• **Task statement**: Every line of the data that contains the string "Inspector" must be copied.
━━━━
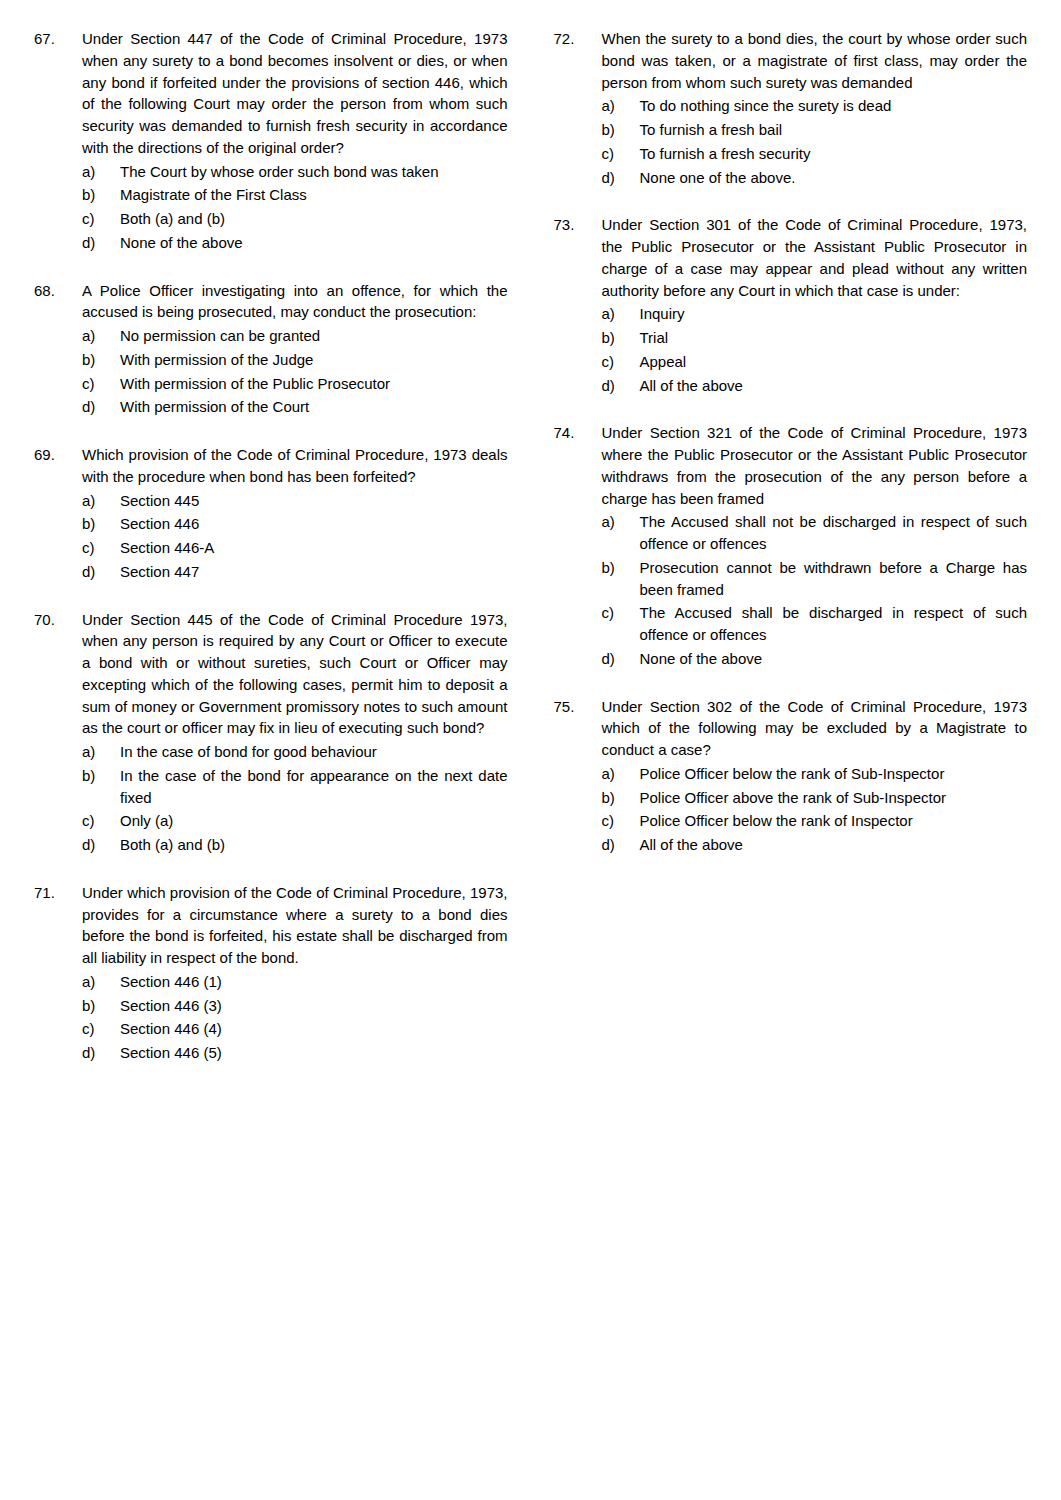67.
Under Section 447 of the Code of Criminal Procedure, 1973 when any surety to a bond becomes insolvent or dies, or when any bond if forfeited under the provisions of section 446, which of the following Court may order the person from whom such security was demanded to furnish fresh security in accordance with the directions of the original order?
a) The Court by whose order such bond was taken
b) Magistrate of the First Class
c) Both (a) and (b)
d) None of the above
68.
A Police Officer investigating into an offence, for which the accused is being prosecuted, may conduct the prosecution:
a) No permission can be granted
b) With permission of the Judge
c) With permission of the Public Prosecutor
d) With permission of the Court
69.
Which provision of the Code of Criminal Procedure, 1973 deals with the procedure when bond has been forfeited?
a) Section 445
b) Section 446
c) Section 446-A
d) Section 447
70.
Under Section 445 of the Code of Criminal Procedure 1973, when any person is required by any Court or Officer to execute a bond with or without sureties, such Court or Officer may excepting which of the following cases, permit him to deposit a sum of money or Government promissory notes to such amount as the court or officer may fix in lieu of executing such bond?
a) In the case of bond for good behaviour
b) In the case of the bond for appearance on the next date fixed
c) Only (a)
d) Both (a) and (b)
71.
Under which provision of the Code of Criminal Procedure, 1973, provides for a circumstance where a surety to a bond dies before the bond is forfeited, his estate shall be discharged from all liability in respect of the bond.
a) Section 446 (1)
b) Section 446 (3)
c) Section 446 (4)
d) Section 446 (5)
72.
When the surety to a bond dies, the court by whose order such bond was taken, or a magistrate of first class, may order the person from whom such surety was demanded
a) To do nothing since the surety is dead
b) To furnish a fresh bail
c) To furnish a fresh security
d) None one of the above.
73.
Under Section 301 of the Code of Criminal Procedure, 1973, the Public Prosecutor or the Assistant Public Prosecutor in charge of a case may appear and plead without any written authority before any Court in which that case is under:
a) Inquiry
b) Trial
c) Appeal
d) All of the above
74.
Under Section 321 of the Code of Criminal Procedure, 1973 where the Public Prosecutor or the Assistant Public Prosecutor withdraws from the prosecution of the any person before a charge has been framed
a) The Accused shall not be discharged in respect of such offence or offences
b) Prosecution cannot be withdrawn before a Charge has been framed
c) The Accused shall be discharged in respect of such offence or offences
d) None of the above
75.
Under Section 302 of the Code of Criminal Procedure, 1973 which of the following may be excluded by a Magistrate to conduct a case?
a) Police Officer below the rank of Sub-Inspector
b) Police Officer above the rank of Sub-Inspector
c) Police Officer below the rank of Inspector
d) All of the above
━━━━
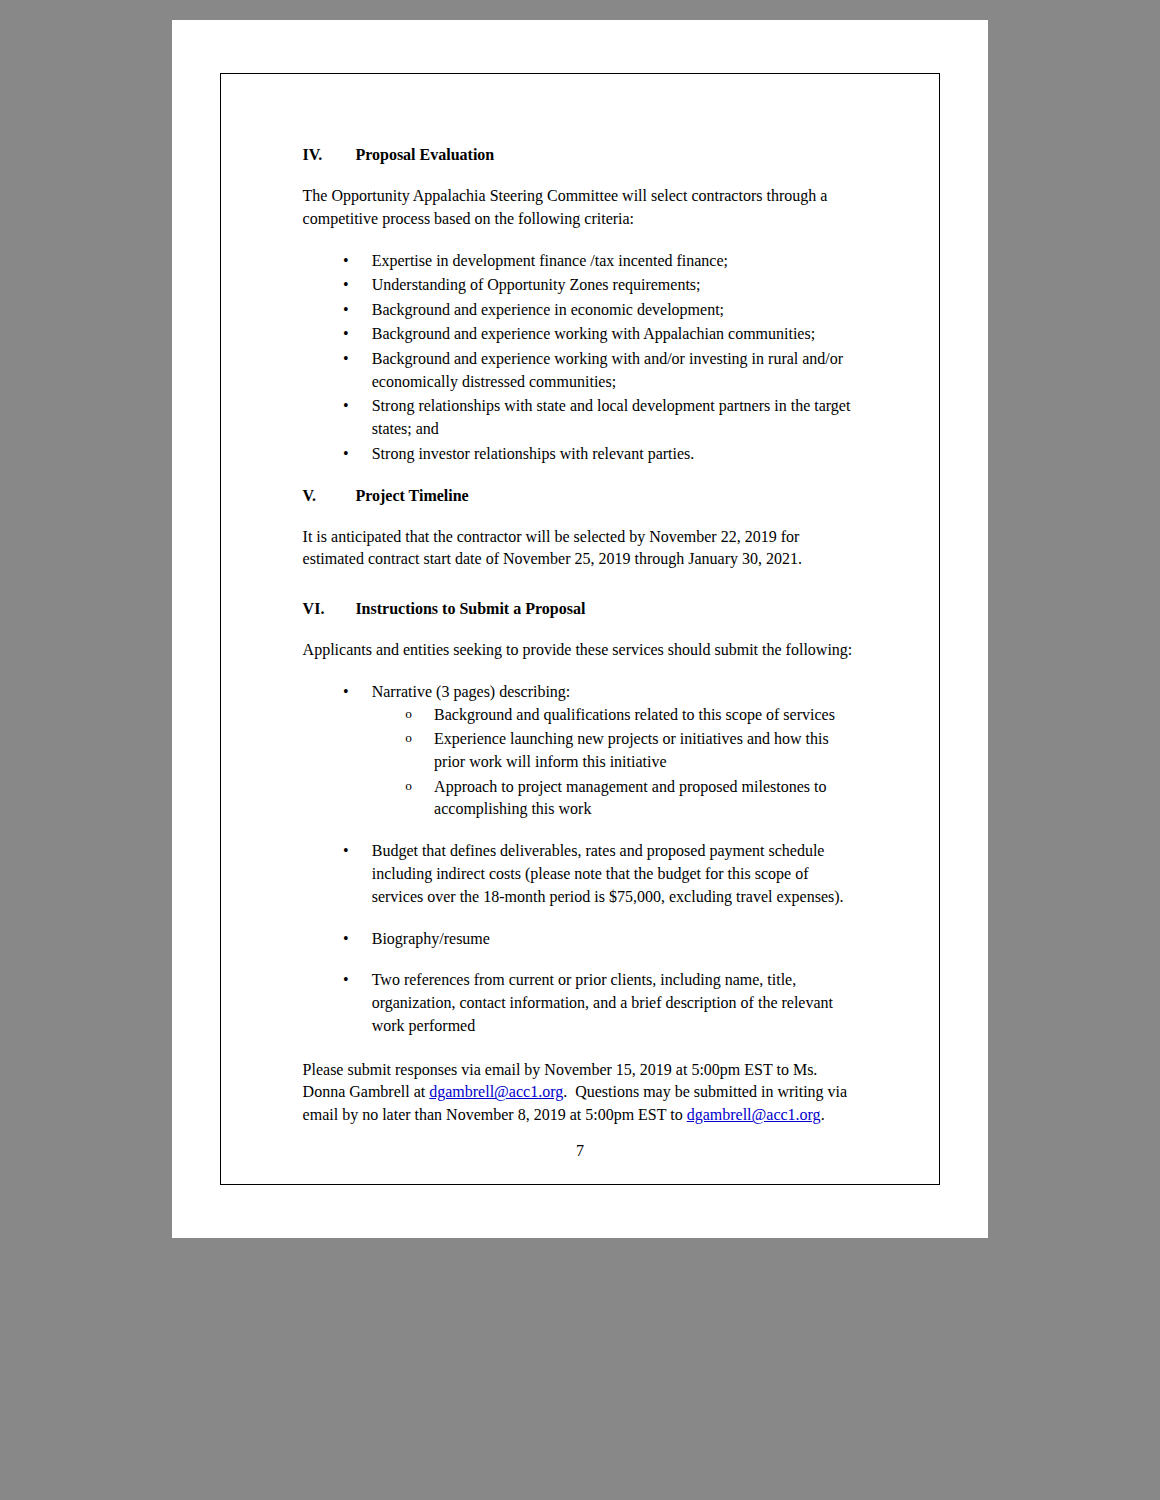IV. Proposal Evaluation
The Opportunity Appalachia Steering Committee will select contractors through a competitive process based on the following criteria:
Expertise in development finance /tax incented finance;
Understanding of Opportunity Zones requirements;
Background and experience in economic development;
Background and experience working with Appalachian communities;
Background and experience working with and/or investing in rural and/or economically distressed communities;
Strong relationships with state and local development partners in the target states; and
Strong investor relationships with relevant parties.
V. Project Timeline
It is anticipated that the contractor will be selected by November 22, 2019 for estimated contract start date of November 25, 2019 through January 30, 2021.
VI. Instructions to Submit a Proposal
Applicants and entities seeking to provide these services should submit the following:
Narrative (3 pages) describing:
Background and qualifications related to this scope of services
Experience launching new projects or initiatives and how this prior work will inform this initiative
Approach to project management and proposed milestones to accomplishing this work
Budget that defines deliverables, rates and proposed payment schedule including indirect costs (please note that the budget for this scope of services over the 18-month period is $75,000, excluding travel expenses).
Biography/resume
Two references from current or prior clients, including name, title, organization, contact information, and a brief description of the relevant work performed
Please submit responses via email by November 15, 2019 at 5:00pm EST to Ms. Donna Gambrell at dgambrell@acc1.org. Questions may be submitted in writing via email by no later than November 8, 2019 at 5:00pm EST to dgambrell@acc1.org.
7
━━━━
• **Problem solution**:
a) Police Officer below the rank of Sub-Inspector
b) Police Officer above the rank of Sub-Inspector
c) Police Officer below the rank of Inspector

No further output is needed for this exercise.